Dataset records:
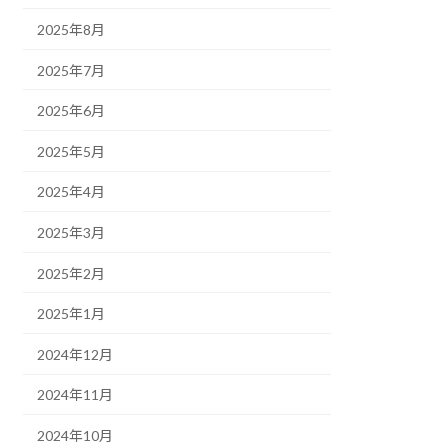
2025年8月
2025年7月
2025年6月
2025年5月
2025年4月
2025年3月
2025年2月
2025年1月
2024年12月
2024年11月
2024年10月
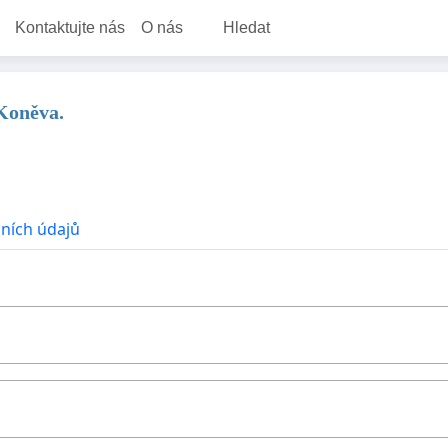
Kontaktujte nás
O nás
Hledat
Koněva.
ních údajů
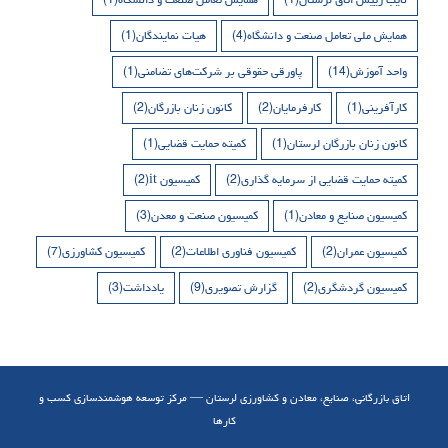
همایش ملی تعامل صنعت و دانشگاه
(4)
هیات نمایندگان
(1)
واحد آموزش
(14)
پاورقی حقوقی بر شرکت‌های تضامنی
(1)
کارآفرینی
(1)
کارفرمایان
(2)
کانون زنان بازرگان
(2)
کانون زنان بازرگان لرستان
(1)
کمیته حمایت قضایی
(1)
کمیته حمایت قضایی از سرمایه گذاری
(2)
کمیسیون it
(2)
کمیسیون صنایع و معادن
(1)
کمیسیون صنعت و معدن
(3)
کمیسیون عمران
(2)
کمیسیون فناوری اطلاعات
(2)
کمیسیون کشاورزی
(7)
کمیسیون گردشگری
(2)
گزارش تصویری
(9)
یادداشت
(3)
اتاق بازرگانی، صنایع، معادن و کشاورزی لرستان — مرکز توسعه هوشمندسازی کسب و
کارها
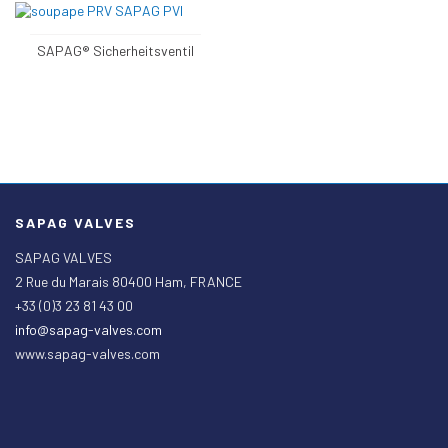
SAPAG® Sicherheitsventil
SAPAG VALVES
SAPAG VALVES
2 Rue du Marais 80400 Ham, FRANCE
+33 (0)3 23 81 43 00
info@sapag-valves.com
www.sapag-valves.com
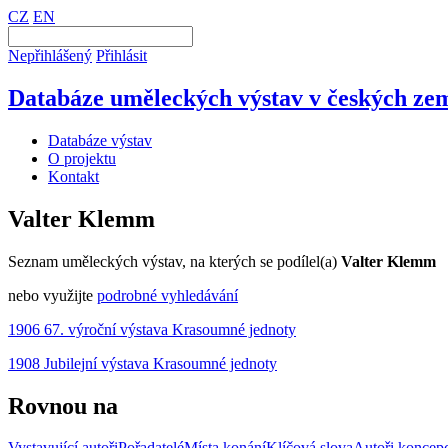
CZ
EN
Nepřihlášený
Přihlásit
Databáze uměleckých výstav v českých zem
Databáze výstav
O projektu
Kontakt
Valter Klemm
Seznam uměleckých výstav, na kterých se podílel(a)
Valter Klemm
nebo využijte
podrobné vyhledávání
1906 67. výroční výstava Krasoumné jednoty
1908 Jubilejní výstava Krasoumné jednoty
Rovnou na
Vystavující autoři
Pořadatelé
Místa konání
Klíčová slova
Autoři koncep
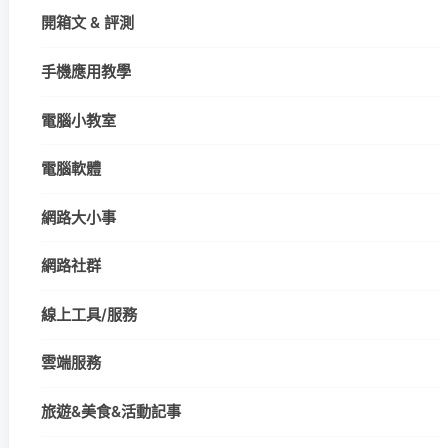
開箱文 & 評測
手機應用教學
電腦小教室
電腦軟體
網路大小事
網路社群
線上工具/服務
雲端服務
旅遊&美食&活動記事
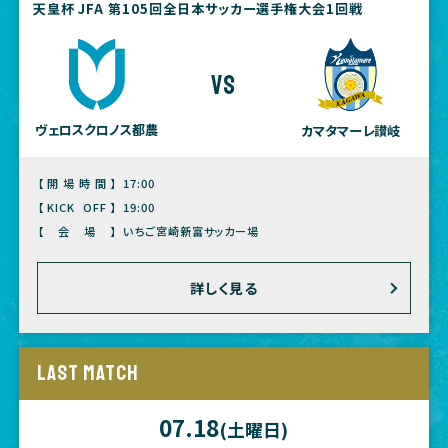
天皇杯 JFA 第105回全日本サッカー選手権大会1回戦
vs
ヴェロスクロノス都農
カマタマーレ讃岐
【開場時間】
17:00
【KICK OFF】
19:00
【会場】
いちご宮崎新富サッカー場
詳しく見る
LAST MATCH
07.18
(土曜日)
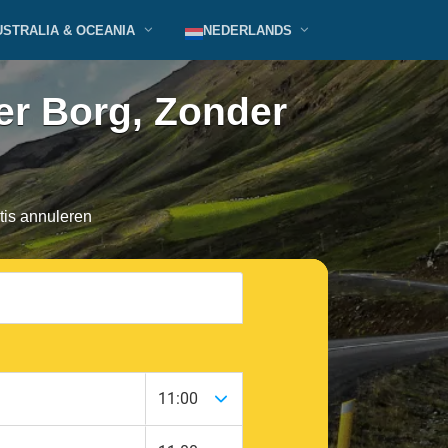
USTRALIA & OCEANIA
NEDERLANDS
er Borg, Zonder
tis annuleren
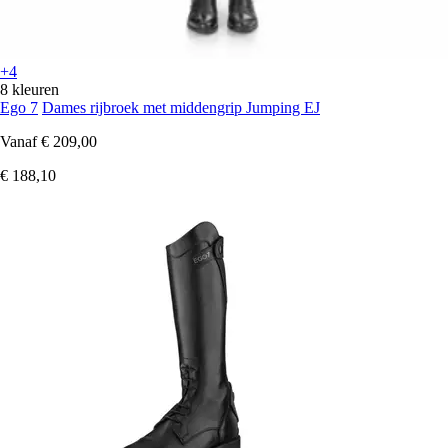
+4
8 kleuren
Ego 7
Dames rijbroek met middengrip Jumping EJ
Vanaf
€ 209,00
€ 188,10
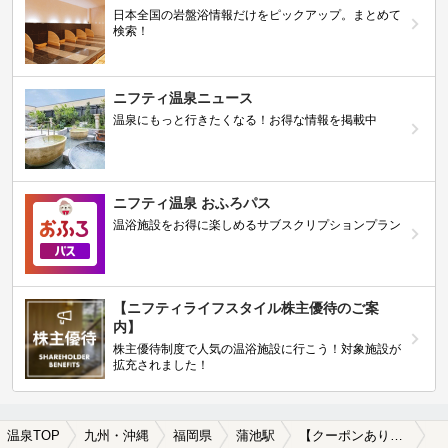
日本全国の岩盤浴情報だけをピックアップ。まとめて
検索！
ニフティ温泉ニュース
温泉にもっと行きたくなる！お得な情報を掲載中
ニフティ温泉 おふろパス
温浴施設をお得に楽しめるサブスクリプションプラン
【ニフティライフスタイル株主優待のご案
内】
株主優待制度で人気の温浴施設に行こう！対象施設が
拡充されました！
温泉TOP
九州・沖縄
福岡県
蒲池駅
【クーポンあり】貸切風呂、個室風呂付きの蒲池駅近くの温泉、日帰り温泉、スーパー銭湯おすすめ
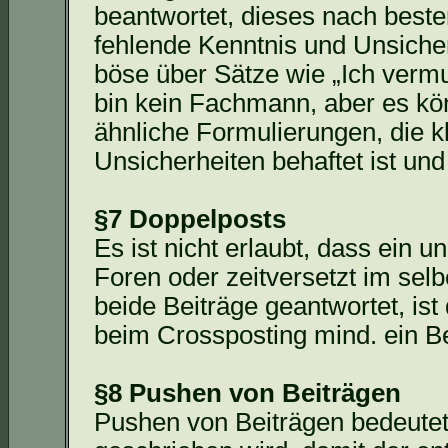
beantwortet, dieses nach bes
fehlende Kenntnis und Unsicherh
böse über Sätze wie „Ich vermu
bin kein Fachmann, aber es kö
ähnliche Formulierungen, die k
Unsicherheiten behaftet ist und
§7 Doppelposts
Es ist nicht erlaubt, dass ein
Foren oder zeitversetzt im sel
beide Beiträge geantwortet, ist 
beim
Crossposting
mind. ein Be
§8 Pushen von Beiträgen
Pushen von Beiträgen bedeutet,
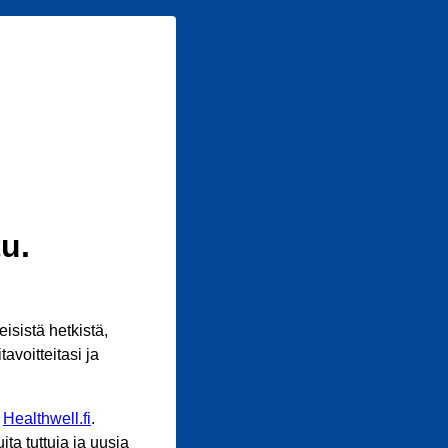
u.
sistä hetkistä,
avoitteitasi ja
n
Healthwell.fi
.
ta tuttuja ja uusia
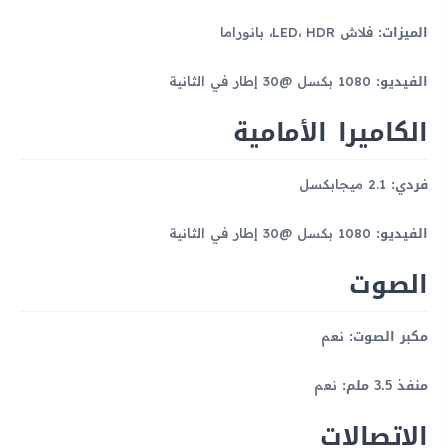
الميزات:
فلاش LED، HDR، بانوراما
الفيديو:
1080 بكسل @30 إطار في الثانية
الكاميرا الأمامية
فردي:
2.1 ميجابكسل
الفيديو:
1080 بكسل @30 إطار في الثانية
الصوت
مكبر الصوت:
نعم
منفذ 3.5 ملم:
نعم
الاتصالات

Work instructions: Without changing a word, retype the data above and omit its pictures.

Task solution:
2025年8月
2025年7月
2025年6月
2025年5月
2025年4月
2025年3月
2025年2月
2025年1月
2024年12月
2024年11月
2024年10月
Kontaktujte nás
O nás
Hledat
Koněva.
ních údajů
همایش ملی تعامل صنعت و دانشگاه
(4)
هیات نمایندگان
(1)
واحد آموزش
(14)
پاورقی حقوقی بر شرکت‌های تضامنی
(1)
کارآفرینی
(1)
کارفرمایان
(2)
کانون زنان بازرگان
(2)
کانون زنان بازرگان لرستان
(1)
کمیته حمایت قضایی
(1)
کمیته حمایت قضایی از سرمایه گذاری
(2)
کمیسیون it
(2)
کمیسیون صنایع و معادن
(1)
کمیسیون صنعت و معدن
(3)
کمیسیون عمران
(2)
کمیسیون فناوری اطلاعات
(2)
کمیسیون کشاورزی
(7)
کمیسیون گردشگری
(2)
گزارش تصویری
(9)
یادداشت
(3)
اتاق بازرگانی، صنایع، معادن و کشاورزی لرستان — مرکز توسعه هوشمندسازی کسب و
کارها
SAPAG® Sicherheitsventil
SAPAG VALVES
SAPAG VALVES
2 Rue du Marais 80400 Ham, FRANCE
+33 (0)3 23 81 43 00
info@sapag-valves.com
www.sapag-valves.com
CZ
EN
Nepřihlášený
Přihlásit
Databáze uměleckých výstav v českých zem
Databáze výstav
O projektu
Kontakt
Valter Klemm
Seznam uměleckých výstav, na kterých se podílel(a)
Valter Klemm
nebo využijte
podrobné vyhledávání
1906 67. výroční výstava Krasoumné jednoty
1908 Jubilejní výstava Krasoumné jednoty
Rovnou na
Vystavující autoři
Pořadatelé
Místa konání
Klíčová slova
Autoři koncep
開箱文 & 評測
手機應用教學
電腦小教室
電腦軟體
網路大小事
網路社群
線上工具/服務
雲端服務
旅遊&美食&活動記事
天皇杯 JFA 第105回全日本サッカー選手権大会1回戦
vs
ヴェロスクロノス都農
カマタマーレ讃岐
【開場時間】
17:00
【KICK OFF】
19:00
【会場】
いちご宮崎新富サッカー場
詳しく見る
LAST MATCH
07.18
(土曜日)
USTRALIA & OCEANIA
NEDERLANDS
er Borg, Zonder
tis annuleren
+4
8 kleuren
Ego 7
Dames rijbroek met middengrip Jumping EJ
Vanaf
€ 209,00
€ 188,10
日本全国の岩盤浴情報だけをピックアップ。まとめて
検索！
ニフティ温泉ニュース
温泉にもっと行きたくなる！お得な情報を掲載中
ニフティ温泉 おふろパス
温浴施設をお得に楽しめるサブスクリプションプラン
【ニフティライフスタイル株主優待のご案
内】
株主優待制度で人気の温浴施設に行こう！対象施設が
拡充されました！
温泉TOP
九州・沖縄
福岡県
蒲池駅
【クーポンあり】貸切風呂、個室風呂付きの蒲池駅近くの温泉、日帰り温泉、スーパー銭湯おすすめ
beantwortet, dieses nach bes
fehlende Kenntnis und Unsicherh
böse über Sätze wie „Ich vermu
bin kein Fachmann, aber es kö
ähnliche Formulierungen, die k
Unsicherheiten behaftet ist und
§7 Doppelposts
Es ist nicht erlaubt, dass ein
Foren oder zeitversetzt im sel
beide Beiträge geantwortet, ist 
beim
Crossposting
mind. ein Be
§8 Pushen von Beiträgen
Pushen von Beiträgen bedeutet,
u.
sistä hetkistä,
avoitteitasi ja
n
Healthwell.fi
.
ta tuttuja ja uusia
الميزات:
فلاش LED، HDR، بانوراما
الفيديو:
1080 بكسل @30 إطار في الثانية
الكاميرا الأمامية
فردي:
2.1 ميجابكسل
الفيديو:
1080 بكسل @30 إطار في الثانية
الصوت
مكبر الصوت:
نعم
منفذ 3.5 ملم:
نعم
الاتصالات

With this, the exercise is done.